Nouveau scénario: dans une salle de sport, un entraîneur retire la barre à la personne qui se trouve devant lui. «C'est là que réside ta force?», dit-on à l'écran. Ensuite, la nuit tombe, un taxi roule dans l'obscurité et le chauffeur emporte l'argent de son client. «Est-ce que tu voulais vraiment prendre ce chemin?», demande-t-on en lettres blanches sur un fond sombre.
Puis les trois hommes émergent du brouillard, en uniforme de l'armée, avec un Z sur le bras. «Tu es un homme! Alors, sois-le!», tel est le message du ministère russe de la Défense, qui utilise ce petit film pour recruter de nouveaux soldats, à la télévision nationale, sur les réseaux sociaux, lors de manifestations.

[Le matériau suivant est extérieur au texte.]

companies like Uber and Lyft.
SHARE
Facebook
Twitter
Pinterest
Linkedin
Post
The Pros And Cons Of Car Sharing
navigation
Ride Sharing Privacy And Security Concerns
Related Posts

Le clip avec lequel Moscou veut recruter sa chair à canon pour le front en Ukraine ne dure pas plus de 50 secondes. Le message qui se cache derrière est assez primitif: gardien, entraîneur de fitness, chauffeur de taxi — ce ne sont pas des métiers pour les vrais hommes, un vrai mâle doit prendre une arme et défendre sa «patrie». C'est le rêve de tous les «muschiks», comme on appelle le mâle alpha en Russie.
L'image patriarcale selon laquelle un garçon est un «défenseur» (ce qu'il défend, et pourquoi, ne fait pas partie d'une quelconque discussion dans le pays) est entretenue par la Russie officielle en tant que «valeurs uniques et traditionnelles» qui ne doivent pas être remises en question.
Le film promotionnel fait preuve d'un chauvinisme rabattu qui dévalorise les professions en question. Des métiers qui font vivre de nombreux hommes en Russie, même s'ils sont déjà à la retraite. On trouve des gardiens dans chaque magasin, dans chaque immeuble de bureaux, dans chaque école.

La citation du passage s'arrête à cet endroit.